Still hip at age 95

When I was 10 years old, I discovered a strange and wonderful thing about my mother: She was a guitar player.

I found out about it when my dad bought her a Gibson electric guitar and a little Fender amplifier for Christmas in 1963. She hadn’t had a guitar since she was a teenager, I think, which explains how I didn’t realize she had this rare talent.

But it was only a couple of months later that The Beatles made their first appearance on the Ed Sullivan Show, and suddenly, my mom was the hippest mother in the neighborhood. Everybody in Clemson wanted to take guitar lessons from her. Before long we had a music store, and my brother Paul and I were on our way to becoming rock stars — or so we believed.

Somehow, more than 50 years have passed since then. And my mom, who will turn 95 on Sunday, is still just about as hip as they come.

She’s still picking her guitar, though instead of the electric, she mostly plays a Martin nylon-string instrument, the same kind Willie Nelson uses.

She’s still a bandleader, too, of a group called the Stone Mountaineers, although their activities have been greatly curtailed since the pandemic.

But let me back up and tell you a little about my mom, Bonnie Barnett, and how she came to be who she is today.

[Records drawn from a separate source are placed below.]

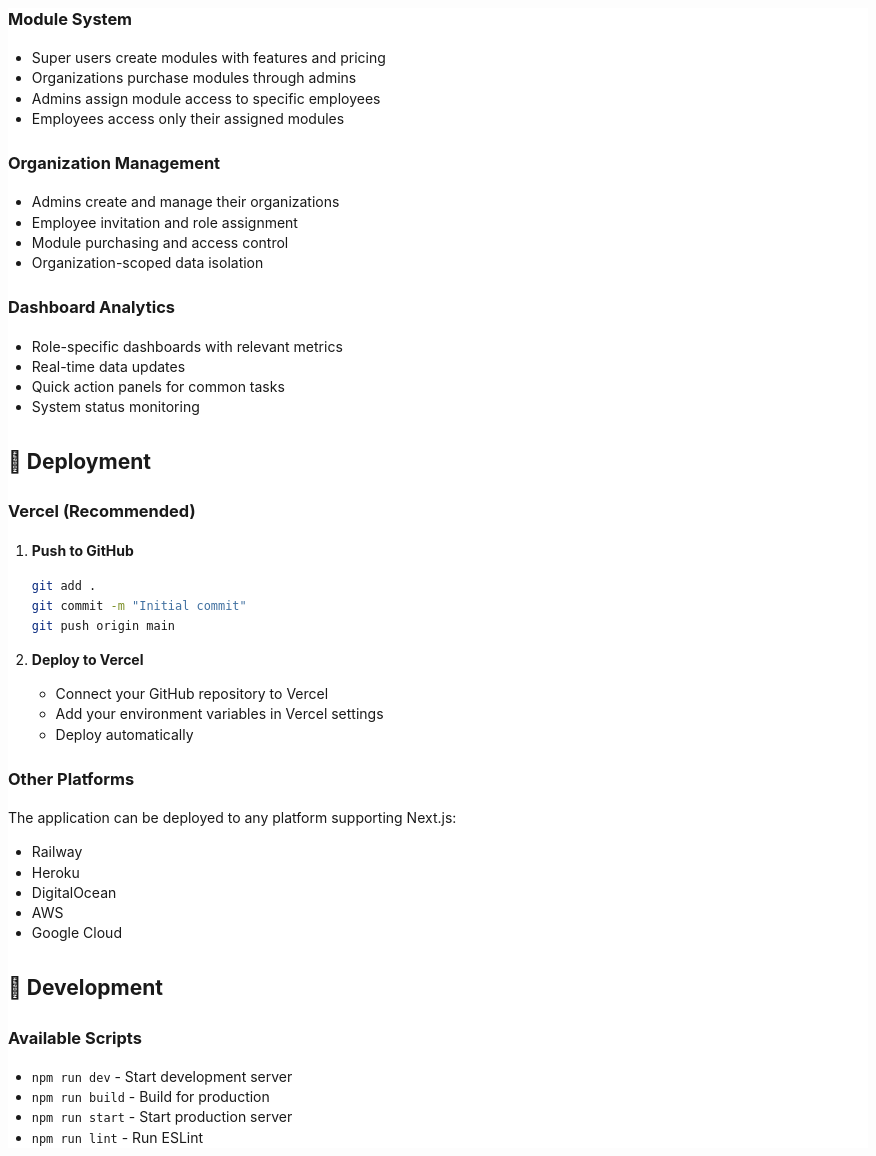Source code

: ### Module System
- Super users create modules with features and pricing
- Organizations purchase modules through admins
- Admins assign module access to specific employees
- Employees access only their assigned modules

### Organization Management
- Admins create and manage their organizations
- Employee invitation and role assignment
- Module purchasing and access control
- Organization-scoped data isolation

### Dashboard Analytics
- Role-specific dashboards with relevant metrics
- Real-time data updates
- Quick action panels for common tasks
- System status monitoring

## 🚀 Deployment

### Vercel (Recommended)

1. **Push to GitHub**
   ```bash
   git add .
   git commit -m "Initial commit"
   git push origin main
   ```

2. **Deploy to Vercel**
   - Connect your GitHub repository to Vercel
   - Add your environment variables in Vercel settings
   - Deploy automatically

### Other Platforms

The application can be deployed to any platform supporting Next.js:
- Railway
- Heroku
- DigitalOcean
- AWS
- Google Cloud

## 🔧 Development

### Available Scripts

- `npm run dev` - Start development server
- `npm run build` - Build for production  
- `npm run start` - Start production server
- `npm run lint` - Run ESLint
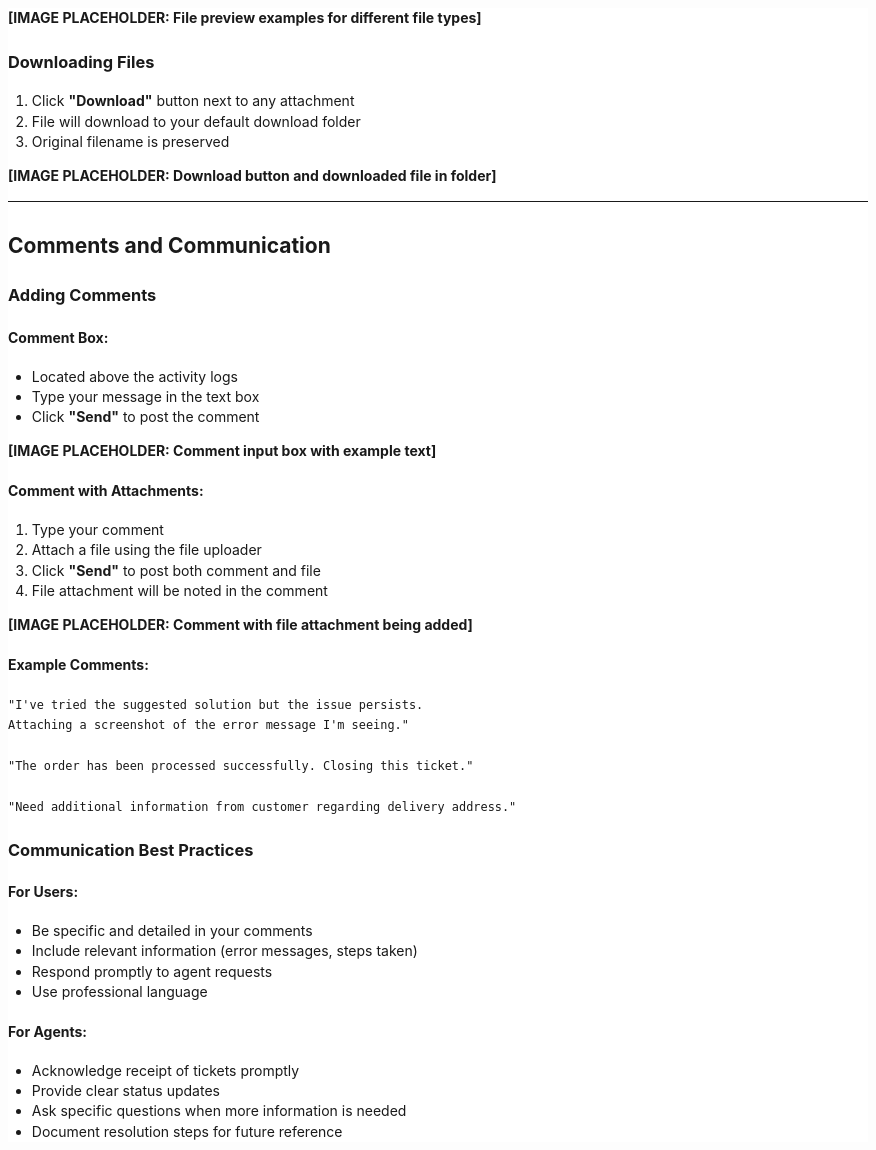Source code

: **[IMAGE PLACEHOLDER: File preview examples for different file types]**

### Downloading Files
1. Click **"Download"** button next to any attachment
2. File will download to your default download folder
3. Original filename is preserved

**[IMAGE PLACEHOLDER: Download button and downloaded file in folder]**

---

## Comments and Communication

### Adding Comments

#### Comment Box:
- Located above the activity logs
- Type your message in the text box
- Click **"Send"** to post the comment

**[IMAGE PLACEHOLDER: Comment input box with example text]**

#### Comment with Attachments:
1. Type your comment
2. Attach a file using the file uploader
3. Click **"Send"** to post both comment and file
4. File attachment will be noted in the comment

**[IMAGE PLACEHOLDER: Comment with file attachment being added]**

#### Example Comments:
```
"I've tried the suggested solution but the issue persists. 
Attaching a screenshot of the error message I'm seeing."

"The order has been processed successfully. Closing this ticket."

"Need additional information from customer regarding delivery address."
```

### Communication Best Practices

#### For Users:
- Be specific and detailed in your comments
- Include relevant information (error messages, steps taken)
- Respond promptly to agent requests
- Use professional language

#### For Agents:
- Acknowledge receipt of tickets promptly
- Provide clear status updates
- Ask specific questions when more information is needed
- Document resolution steps for future reference
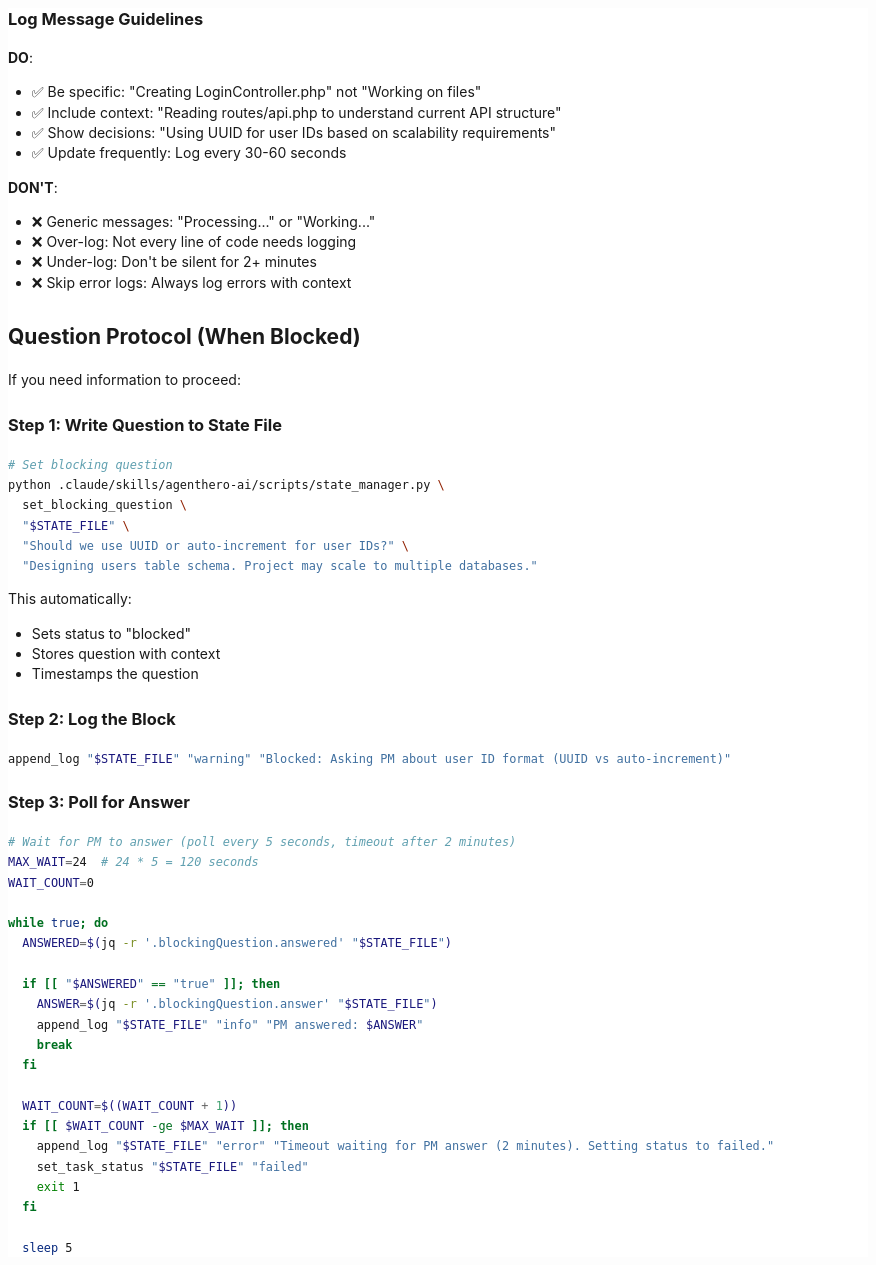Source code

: ### Log Message Guidelines

**DO**:
- ✅ Be specific: "Creating LoginController.php" not "Working on files"
- ✅ Include context: "Reading routes/api.php to understand current API structure"
- ✅ Show decisions: "Using UUID for user IDs based on scalability requirements"
- ✅ Update frequently: Log every 30-60 seconds

**DON'T**:
- ❌ Generic messages: "Processing..." or "Working..."
- ❌ Over-log: Not every line of code needs logging
- ❌ Under-log: Don't be silent for 2+ minutes
- ❌ Skip error logs: Always log errors with context

## Question Protocol (When Blocked)

If you need information to proceed:

### Step 1: Write Question to State File

```bash
# Set blocking question
python .claude/skills/agenthero-ai/scripts/state_manager.py \
  set_blocking_question \
  "$STATE_FILE" \
  "Should we use UUID or auto-increment for user IDs?" \
  "Designing users table schema. Project may scale to multiple databases."
```

This automatically:
- Sets status to "blocked"
- Stores question with context
- Timestamps the question

### Step 2: Log the Block

```bash
append_log "$STATE_FILE" "warning" "Blocked: Asking PM about user ID format (UUID vs auto-increment)"
```

### Step 3: Poll for Answer

```bash
# Wait for PM to answer (poll every 5 seconds, timeout after 2 minutes)
MAX_WAIT=24  # 24 * 5 = 120 seconds
WAIT_COUNT=0

while true; do
  ANSWERED=$(jq -r '.blockingQuestion.answered' "$STATE_FILE")

  if [[ "$ANSWERED" == "true" ]]; then
    ANSWER=$(jq -r '.blockingQuestion.answer' "$STATE_FILE")
    append_log "$STATE_FILE" "info" "PM answered: $ANSWER"
    break
  fi

  WAIT_COUNT=$((WAIT_COUNT + 1))
  if [[ $WAIT_COUNT -ge $MAX_WAIT ]]; then
    append_log "$STATE_FILE" "error" "Timeout waiting for PM answer (2 minutes). Setting status to failed."
    set_task_status "$STATE_FILE" "failed"
    exit 1
  fi

  sleep 5
```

She was born on June 28, 1925, on a farm in the Sunset Mountain community of northwest Arkansas, up in the Ozarks. She was one of five daughters of Lambert and Mida Jane Porter. They had no sons, so the girls had to handle all the chores. They learned about the value of hard work and how to get by with very little money during the Depression.

Somewhere along the way, she and her older sister Verla learned to play guitars. They knew all the old folk songs of the mountains and picked up country and western tunes they heard on the Grand Ole Opry.

The nearest high school to Sunset was in Fayetteville, on the campus of the University of Arkansas, about 25 miles away. So, while she was only about 16, she left home and moved in with one of her older sisters in Fayetteville to attend high school.

That’s where she met my dad, Bobby D. Barnett, a farm boy from the other side of the county.

It wasn’t until a couple of years later, though, when Dad was in the hospital with an appendicitis and Mom was a nurses’ aide, that they connected and started dating.

After she graduated high school, Mom got a job as a telephone operator. That was back in the days when if you wanted to make a phone call you picked up the phone and told the operator the number you wanted, and she would take an electrical cable and plug you into a socket with that number on it.

Once while she was working at the telephone company, Mom and some of her coworkers decided it would be fun to try to call my dad, who at that time was somewhere in the South Pacific mopping up after the Japanese surrender in World War II.

To their surprise, they were able to get through to him on the USS Marsh, somewhere in the vicinity of the island of Kwajalein. Those were the days when making long-distance calls was a real adventure that required multiple relays. But, probably assuming it was a call from home about a death in the family or some emergency, he was not amused.

Anyway, they eventually got married, on March 26, 1948. So when my dad died in February, they were approaching their 72nd anniversary.

It really was a match made in heaven — and not just because I came about as a result of it. She took care of him, and he took care of her. They never had any big fights.

If you want a description of her, just look at the list of the fruits of the spirit in Galatians 5: love, joy, peace, patience, kindness, goodness, faithfulness, gentleness and self-control. She’s filled with all of them.

She would need those kind of qualities to deal with me and my brother growing up. She brought me back to the Christian faith when I had wandered off into Eastern religions, just by her persistent love and joyful glow.

She and my dad eventually traveled the world, including a time she spent teaching guitar to children in an impoverished community in Egypt, while Dad was teaching the poultry farmers there how to raise better chickens. She has written dozens of songs, mostly about family and faith, and made some great recordings of them.

The past year or so has probably been among the most stressful for her. She was pretty much stretched to the limit taking care of Dad in his last year or two as his health declined. And then she had a stroke three weeks after his death.

She has recovered well, but the COVID-19 pandemic came along and complicated her life at the retirement center where she lives in Stone Mountain, Ga. After going through multiple quarantines and spending about a month with my brother in Florida, she has finally just moved back into her independent living apartment.

She doesn’t seem anything like 95 to me, though. She has a silver halo now instead of the blonde curls she had in her younger days, and she walks a bit slower. But her voice is just the same as always and her caring personality has never changed.

Happy birthday to you Mama. I love you. And may you have many more!